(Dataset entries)
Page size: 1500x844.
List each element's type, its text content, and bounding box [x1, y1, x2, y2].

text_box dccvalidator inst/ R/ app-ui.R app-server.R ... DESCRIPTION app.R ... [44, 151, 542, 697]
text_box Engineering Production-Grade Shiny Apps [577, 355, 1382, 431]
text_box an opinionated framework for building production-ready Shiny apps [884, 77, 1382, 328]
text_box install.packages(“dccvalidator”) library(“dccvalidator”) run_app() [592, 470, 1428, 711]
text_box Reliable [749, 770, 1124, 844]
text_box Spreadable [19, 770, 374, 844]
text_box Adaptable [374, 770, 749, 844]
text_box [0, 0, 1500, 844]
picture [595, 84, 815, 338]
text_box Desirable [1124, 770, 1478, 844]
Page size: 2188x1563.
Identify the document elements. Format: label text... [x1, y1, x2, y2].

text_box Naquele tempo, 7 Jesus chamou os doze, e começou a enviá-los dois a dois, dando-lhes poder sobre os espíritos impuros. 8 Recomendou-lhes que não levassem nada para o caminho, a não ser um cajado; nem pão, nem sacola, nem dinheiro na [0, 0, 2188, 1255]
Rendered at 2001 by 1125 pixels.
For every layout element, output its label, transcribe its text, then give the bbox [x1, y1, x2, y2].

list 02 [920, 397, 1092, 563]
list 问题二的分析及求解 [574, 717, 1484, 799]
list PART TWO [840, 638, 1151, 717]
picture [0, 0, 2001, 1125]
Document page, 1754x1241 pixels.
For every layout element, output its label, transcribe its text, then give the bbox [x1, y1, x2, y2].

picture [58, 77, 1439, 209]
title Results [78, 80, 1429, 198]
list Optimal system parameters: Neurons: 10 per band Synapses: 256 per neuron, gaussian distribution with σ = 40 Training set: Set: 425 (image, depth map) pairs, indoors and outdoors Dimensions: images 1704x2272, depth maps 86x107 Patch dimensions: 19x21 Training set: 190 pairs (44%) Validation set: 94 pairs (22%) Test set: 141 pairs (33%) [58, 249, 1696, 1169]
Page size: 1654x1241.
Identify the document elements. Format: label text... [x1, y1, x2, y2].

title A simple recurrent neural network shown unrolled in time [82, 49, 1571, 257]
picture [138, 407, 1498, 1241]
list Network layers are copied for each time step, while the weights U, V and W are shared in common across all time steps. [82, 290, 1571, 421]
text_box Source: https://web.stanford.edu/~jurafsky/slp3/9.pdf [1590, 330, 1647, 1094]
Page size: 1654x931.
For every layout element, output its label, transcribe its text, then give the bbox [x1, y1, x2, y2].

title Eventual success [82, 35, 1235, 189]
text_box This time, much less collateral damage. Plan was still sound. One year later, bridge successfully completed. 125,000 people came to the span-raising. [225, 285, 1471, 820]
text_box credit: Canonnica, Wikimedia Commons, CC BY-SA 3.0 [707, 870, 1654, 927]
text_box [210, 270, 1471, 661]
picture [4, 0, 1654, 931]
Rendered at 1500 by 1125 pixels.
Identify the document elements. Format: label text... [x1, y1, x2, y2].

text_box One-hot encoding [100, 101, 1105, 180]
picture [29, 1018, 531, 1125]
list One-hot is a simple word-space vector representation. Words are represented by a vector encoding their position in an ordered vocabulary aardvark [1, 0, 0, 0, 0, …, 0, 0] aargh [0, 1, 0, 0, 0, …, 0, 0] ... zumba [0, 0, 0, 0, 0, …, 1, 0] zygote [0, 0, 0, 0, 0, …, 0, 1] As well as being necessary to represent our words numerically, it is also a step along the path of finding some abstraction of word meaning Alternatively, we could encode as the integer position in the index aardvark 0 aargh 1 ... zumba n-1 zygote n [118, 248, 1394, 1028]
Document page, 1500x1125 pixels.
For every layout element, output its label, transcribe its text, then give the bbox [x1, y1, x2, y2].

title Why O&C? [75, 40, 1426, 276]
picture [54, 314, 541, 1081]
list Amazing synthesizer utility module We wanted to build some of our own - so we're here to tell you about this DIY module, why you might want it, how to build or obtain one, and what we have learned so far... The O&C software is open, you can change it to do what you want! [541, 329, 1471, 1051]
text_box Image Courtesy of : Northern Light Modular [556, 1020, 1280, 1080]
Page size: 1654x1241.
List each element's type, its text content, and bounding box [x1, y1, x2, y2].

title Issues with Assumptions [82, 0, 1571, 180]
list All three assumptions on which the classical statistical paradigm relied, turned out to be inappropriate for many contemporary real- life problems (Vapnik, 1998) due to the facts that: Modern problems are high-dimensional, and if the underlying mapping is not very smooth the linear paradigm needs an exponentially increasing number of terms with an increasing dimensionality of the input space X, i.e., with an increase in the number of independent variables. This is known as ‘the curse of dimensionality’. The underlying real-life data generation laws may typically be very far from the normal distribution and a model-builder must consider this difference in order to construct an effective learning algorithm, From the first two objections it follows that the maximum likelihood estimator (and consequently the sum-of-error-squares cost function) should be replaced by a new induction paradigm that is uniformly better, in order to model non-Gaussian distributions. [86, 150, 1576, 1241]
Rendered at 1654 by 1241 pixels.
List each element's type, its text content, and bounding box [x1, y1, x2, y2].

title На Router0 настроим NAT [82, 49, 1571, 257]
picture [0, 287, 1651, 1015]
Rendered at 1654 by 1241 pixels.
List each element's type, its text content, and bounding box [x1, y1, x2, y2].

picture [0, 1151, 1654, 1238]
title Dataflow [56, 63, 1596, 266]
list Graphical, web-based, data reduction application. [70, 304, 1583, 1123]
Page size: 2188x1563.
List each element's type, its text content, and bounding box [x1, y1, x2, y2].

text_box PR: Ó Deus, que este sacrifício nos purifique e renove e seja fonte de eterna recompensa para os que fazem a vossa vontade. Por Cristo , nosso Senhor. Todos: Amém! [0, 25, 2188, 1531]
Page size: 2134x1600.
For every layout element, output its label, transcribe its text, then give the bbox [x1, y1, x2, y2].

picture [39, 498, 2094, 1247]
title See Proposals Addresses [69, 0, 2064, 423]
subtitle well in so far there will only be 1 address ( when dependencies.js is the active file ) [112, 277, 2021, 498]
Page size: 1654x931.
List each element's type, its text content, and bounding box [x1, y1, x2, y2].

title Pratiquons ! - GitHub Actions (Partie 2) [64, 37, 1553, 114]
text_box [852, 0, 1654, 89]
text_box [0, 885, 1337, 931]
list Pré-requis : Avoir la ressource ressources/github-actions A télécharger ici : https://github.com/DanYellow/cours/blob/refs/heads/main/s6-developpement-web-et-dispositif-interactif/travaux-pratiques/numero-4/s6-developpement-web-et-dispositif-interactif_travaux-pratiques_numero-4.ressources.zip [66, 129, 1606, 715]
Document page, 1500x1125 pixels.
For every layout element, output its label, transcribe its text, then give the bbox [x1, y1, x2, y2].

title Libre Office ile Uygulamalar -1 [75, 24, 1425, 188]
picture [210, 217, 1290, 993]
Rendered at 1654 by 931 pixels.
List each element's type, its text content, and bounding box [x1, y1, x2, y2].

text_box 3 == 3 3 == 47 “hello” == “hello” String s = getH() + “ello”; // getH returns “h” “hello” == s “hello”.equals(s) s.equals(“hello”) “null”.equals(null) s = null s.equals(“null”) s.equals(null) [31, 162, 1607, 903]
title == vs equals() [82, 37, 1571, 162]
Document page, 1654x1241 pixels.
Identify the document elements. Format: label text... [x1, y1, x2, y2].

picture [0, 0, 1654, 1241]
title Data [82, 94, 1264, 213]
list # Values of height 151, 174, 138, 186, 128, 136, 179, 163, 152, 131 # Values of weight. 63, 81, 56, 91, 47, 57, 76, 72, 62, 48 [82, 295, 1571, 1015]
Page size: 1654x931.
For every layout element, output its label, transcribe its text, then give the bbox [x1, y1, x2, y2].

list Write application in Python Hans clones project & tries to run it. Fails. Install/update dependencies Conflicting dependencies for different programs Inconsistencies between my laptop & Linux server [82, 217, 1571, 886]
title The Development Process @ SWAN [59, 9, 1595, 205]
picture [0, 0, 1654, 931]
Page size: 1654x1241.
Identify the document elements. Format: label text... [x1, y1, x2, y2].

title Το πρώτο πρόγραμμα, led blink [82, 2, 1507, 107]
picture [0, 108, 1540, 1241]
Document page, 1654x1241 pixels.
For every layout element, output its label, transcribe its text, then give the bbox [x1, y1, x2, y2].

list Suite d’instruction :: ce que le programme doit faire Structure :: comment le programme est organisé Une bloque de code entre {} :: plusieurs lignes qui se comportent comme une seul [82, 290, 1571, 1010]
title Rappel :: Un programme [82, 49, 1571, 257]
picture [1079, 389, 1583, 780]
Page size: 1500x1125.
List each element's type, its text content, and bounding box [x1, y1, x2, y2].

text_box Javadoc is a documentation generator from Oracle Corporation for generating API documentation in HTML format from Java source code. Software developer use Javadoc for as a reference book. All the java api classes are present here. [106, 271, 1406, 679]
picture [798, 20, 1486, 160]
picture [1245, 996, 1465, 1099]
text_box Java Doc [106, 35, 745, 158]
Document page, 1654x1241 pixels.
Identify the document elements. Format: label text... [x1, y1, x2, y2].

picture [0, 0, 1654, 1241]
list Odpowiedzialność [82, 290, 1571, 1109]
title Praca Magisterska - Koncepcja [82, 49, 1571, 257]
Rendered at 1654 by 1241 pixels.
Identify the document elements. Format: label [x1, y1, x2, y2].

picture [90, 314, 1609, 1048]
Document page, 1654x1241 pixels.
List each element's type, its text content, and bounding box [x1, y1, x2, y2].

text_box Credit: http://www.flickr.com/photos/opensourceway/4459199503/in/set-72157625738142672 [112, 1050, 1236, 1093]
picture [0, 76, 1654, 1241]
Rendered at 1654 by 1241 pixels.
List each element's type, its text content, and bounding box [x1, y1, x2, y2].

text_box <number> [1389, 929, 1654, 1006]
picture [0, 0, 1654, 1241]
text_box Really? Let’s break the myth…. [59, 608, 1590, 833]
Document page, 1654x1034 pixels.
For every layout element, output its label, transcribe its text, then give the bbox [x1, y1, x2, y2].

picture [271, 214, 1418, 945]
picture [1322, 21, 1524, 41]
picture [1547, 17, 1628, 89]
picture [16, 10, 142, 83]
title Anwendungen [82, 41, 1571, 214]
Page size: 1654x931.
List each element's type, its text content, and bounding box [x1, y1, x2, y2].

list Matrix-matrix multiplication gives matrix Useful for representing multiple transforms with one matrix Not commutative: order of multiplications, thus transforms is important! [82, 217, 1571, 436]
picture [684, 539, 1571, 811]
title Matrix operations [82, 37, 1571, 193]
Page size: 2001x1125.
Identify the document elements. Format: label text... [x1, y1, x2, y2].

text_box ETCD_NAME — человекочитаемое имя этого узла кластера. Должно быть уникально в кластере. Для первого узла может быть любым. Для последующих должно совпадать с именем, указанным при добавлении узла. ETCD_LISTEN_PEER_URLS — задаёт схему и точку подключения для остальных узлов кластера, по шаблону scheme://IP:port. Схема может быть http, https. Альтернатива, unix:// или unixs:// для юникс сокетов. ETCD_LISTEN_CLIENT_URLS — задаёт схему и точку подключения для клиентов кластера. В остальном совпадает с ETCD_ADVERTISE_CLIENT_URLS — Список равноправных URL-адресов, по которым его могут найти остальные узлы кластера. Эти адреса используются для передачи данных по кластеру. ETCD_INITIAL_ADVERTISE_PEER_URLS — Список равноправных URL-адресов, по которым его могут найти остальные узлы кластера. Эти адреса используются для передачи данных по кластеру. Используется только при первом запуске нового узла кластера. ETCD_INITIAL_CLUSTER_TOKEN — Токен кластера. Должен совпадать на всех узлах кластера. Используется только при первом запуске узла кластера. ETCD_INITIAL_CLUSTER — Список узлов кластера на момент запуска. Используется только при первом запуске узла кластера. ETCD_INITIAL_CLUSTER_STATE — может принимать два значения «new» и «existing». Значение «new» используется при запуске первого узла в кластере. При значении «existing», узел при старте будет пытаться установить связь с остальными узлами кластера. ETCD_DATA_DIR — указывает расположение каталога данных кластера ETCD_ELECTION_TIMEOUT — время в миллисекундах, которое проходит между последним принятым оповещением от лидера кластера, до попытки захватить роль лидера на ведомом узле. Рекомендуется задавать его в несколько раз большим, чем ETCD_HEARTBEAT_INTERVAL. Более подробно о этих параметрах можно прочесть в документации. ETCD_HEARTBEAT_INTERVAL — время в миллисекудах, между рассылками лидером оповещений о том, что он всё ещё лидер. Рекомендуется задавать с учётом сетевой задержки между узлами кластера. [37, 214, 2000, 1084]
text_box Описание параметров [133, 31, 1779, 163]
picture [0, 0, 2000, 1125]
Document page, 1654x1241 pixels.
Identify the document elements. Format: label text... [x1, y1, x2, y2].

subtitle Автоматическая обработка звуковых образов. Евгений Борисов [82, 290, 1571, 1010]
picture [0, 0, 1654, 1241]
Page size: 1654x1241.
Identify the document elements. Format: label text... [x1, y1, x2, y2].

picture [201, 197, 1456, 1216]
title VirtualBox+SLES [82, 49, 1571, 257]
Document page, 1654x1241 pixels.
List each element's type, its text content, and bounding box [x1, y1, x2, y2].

- [TASK]:
Copy the lines unchanged, beginning at the line containing "Page size: 2134x1600." and ending after the line containing "subtitle well in".

- [SOLUTION TO THE PROBLEM]:
Page size: 2134x1600.
For every layout element, output its label, transcribe its text, then give the bbox [x1, y1, x2, y2].

picture [39, 498, 2094, 1247]
title See Proposals Addresses [69, 0, 2064, 423]
subtitle well in so far there will only be 1 address ( when dependencies.js is the active file ) [112, 277, 2021, 498]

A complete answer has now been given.